Tudo a significar que a norma do n. 3 do artigo 916 do Código Civil só levanta um problema de aplicação das leis no tempo relativamente aos prazos estabelecidos no n. 2 que estejam em curso à data da sua entrada em vigor: 1 de Janeiro de 1995, por força do artigo 5 do Decreto-Lei n. 267/94, de 25 de Outubro).
5. Aplicando as considerações expostas ao caso "sub judice" temos de precisar que, face à matéria fáctica fixada pela Relação, os Autores, à data da propositura da presente acção, já não estavam em tempo de exercerem o seu direito de denúncia do defeito das fracções autónomas que compraram à Ré.
A Ré interveio nos contratos de compra e venda das fracções autónomas em causa como simples vendedora, dissociada da qualidade de construtora do prédio, qualidade esta que só relevaria se tivesse sido alegada como integrativa da causa de pedir, sendo certo que tal não aconteceu dado que os Autores invocaram como causa de pedir compra de fracções habitacionais com lareiras defeituosas.
Afastada se encontra a aplicabilidade da norma do n. 4 do artigo 1225 do Código Civil, o que equivale a dizer que toda a problemática consiste em saber se os Autores beneficiam do alargamento do prazo de caducidade estabelecido pela introdução do n. 3 ao artigo 916 do Código Civil.
A solução é no sentido de os Autores não beneficiarem do alargamento de tal prazo, solução esta encontrada na própria matéria fáctica fixada pela Relação: compra de fracções habitacionais do prédio do lote 12, da Quinta da Fonte, Coimbra, ao longo dos anos de 1987 e 1988 e conhecimento dos defeitos das lareiras em finais de 1988, conforme factos referidos em 2) e 7), parágrafo II, presente acórdão.
A factualidade fixada pela Relação aponta que, à data da propositura da presente acção - 5 de Junho de 1991 - há muito tinha caducado os prazos estabelecidos no n. 2 do artigo 916 do Código Civil, de sorte que afastada se encontra a questão de aplicação das leis no tempo, ou seja, a observância do preceituado no n. 2 do artigo 297, do Código Civil, mercê da introdução do n. 3 ao artigo 916, pelo Decreto-lei n. 267/94.
Conclui-se, assim, que os Autores, à data da propositura da presente acção, não estavam em tempo de exercer o direito de denúncia do defeito das fracções habitacionais que compraram à Ré.
Conclusão:
Do exposto, poderá extrair-se que:
1.) é interpretativa a norma do n. 4 do artigo 1225 do Código Civil, introduzida pelo Decreto-Lei n. 267/94, de 25 de Outubro;
2.) é inovadora a norma do n. 3 do artigo 916 do Código Civil, introduzida pelo Decreto-Lei n. 267/94, de 25 de Outubro;
3.) o n. 3 do artigo 916 do Código Civil, introduzido pelo Decreto-Lei n. 267/94, só se aplica aos prazos de caducidade que estejam a decorrer à data da sua entrada em vigor, 1 de Janeiro de 1995.
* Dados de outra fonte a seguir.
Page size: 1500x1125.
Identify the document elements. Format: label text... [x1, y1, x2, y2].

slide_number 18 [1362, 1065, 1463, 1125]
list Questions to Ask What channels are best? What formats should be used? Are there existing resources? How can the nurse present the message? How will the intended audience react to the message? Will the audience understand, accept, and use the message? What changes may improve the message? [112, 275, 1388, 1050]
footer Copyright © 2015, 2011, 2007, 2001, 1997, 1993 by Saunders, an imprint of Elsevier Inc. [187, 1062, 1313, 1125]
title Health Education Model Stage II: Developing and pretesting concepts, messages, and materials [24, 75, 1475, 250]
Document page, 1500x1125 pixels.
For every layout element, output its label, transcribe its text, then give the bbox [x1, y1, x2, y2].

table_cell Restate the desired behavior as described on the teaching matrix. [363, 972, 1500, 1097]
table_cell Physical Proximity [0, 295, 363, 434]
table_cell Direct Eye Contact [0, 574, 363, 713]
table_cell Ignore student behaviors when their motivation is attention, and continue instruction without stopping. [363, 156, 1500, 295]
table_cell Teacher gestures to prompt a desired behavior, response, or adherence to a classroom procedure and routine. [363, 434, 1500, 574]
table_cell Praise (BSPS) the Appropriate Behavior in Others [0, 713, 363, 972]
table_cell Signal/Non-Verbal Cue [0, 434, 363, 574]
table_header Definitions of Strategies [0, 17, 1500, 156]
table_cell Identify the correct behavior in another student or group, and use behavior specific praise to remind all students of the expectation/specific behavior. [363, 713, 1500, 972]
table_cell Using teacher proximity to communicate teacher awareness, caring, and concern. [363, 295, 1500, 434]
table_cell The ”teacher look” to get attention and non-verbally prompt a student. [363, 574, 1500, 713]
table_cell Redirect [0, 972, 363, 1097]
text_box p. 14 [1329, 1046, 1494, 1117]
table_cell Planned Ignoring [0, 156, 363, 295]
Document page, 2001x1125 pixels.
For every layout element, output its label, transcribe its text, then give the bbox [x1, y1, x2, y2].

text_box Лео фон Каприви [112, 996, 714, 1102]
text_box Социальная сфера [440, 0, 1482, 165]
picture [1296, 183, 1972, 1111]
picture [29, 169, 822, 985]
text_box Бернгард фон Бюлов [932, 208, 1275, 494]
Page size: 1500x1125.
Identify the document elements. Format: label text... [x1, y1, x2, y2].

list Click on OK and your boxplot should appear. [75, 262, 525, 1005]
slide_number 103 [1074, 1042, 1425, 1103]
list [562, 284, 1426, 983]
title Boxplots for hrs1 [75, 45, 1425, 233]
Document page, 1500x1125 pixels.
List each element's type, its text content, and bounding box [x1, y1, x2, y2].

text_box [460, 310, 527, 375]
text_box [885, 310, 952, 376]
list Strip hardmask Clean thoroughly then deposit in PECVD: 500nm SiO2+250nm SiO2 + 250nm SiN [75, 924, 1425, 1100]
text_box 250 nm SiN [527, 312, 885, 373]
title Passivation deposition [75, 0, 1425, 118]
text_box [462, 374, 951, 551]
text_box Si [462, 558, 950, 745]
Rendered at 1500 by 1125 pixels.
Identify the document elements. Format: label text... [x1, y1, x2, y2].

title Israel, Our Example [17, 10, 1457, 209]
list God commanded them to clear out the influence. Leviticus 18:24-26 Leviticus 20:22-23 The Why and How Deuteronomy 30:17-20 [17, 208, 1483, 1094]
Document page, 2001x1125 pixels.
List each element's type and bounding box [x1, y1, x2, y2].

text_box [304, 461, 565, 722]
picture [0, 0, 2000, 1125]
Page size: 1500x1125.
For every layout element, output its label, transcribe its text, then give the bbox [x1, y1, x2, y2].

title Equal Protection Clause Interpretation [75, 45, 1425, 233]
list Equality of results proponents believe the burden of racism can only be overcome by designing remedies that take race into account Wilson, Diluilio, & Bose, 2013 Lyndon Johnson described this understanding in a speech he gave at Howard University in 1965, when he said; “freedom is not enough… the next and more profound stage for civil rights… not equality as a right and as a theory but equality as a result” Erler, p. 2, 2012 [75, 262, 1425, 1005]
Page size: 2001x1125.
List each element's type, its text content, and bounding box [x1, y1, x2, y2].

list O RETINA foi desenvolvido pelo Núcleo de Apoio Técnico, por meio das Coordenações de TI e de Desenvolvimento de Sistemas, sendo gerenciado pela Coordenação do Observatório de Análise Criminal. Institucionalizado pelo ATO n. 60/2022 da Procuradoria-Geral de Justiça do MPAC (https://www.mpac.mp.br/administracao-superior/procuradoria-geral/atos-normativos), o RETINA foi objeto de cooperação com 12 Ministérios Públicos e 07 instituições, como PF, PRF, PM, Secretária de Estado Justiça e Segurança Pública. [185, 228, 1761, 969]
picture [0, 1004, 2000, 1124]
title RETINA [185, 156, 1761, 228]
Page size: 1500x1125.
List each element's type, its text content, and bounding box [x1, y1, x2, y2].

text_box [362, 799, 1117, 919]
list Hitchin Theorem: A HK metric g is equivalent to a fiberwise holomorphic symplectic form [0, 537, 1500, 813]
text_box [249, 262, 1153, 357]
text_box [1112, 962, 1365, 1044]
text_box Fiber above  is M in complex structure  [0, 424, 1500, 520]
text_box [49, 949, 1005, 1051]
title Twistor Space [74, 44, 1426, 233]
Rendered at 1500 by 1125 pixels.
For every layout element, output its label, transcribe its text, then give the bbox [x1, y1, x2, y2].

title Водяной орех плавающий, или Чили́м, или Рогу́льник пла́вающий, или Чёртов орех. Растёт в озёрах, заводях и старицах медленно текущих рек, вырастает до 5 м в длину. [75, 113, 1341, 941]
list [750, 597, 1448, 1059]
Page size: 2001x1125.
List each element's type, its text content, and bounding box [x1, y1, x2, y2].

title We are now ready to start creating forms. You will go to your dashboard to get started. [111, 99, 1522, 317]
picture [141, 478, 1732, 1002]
Face a tais conclusões, em conjugação com os elementos reunidos nos autos, poderá precisar-se que:
1.) às compras das fracções habitacionais de que os Autores são proprietários - lote 12, Quinta da Fonte, Coimbra - são aplicáveis os prazos de caducidade do n. 2 do artigo 916 do Código Civil;
2.) os prazos de caducidade estabelecidos no n. 2 do artigo 916, do Código Civil já tinham decorrido à data da propositura da presente acção, pelo que afastada se encontra a questão da aplicabilidade do preceituado no n. 2 do artigo 297, do Código Civil;
3.) o acórdão recorrido não merece censura na medida em que não inobservou o afirmado em 1) e 2).
Termos em que se nega a revisa.
Custas pelo recorrente.
Lisboa, 19 de Outubro de 1995.
Miranda Gusmão,
Sá Couto,
Sousa Inês.
Decisões:
I - Sentença de 18 de Fevereiro de 1992 do 2. Juízo - 1. Secção de Coimbra;
II - Acórdão de 20 de Dezembro de 1994 da Relação de Coimbra.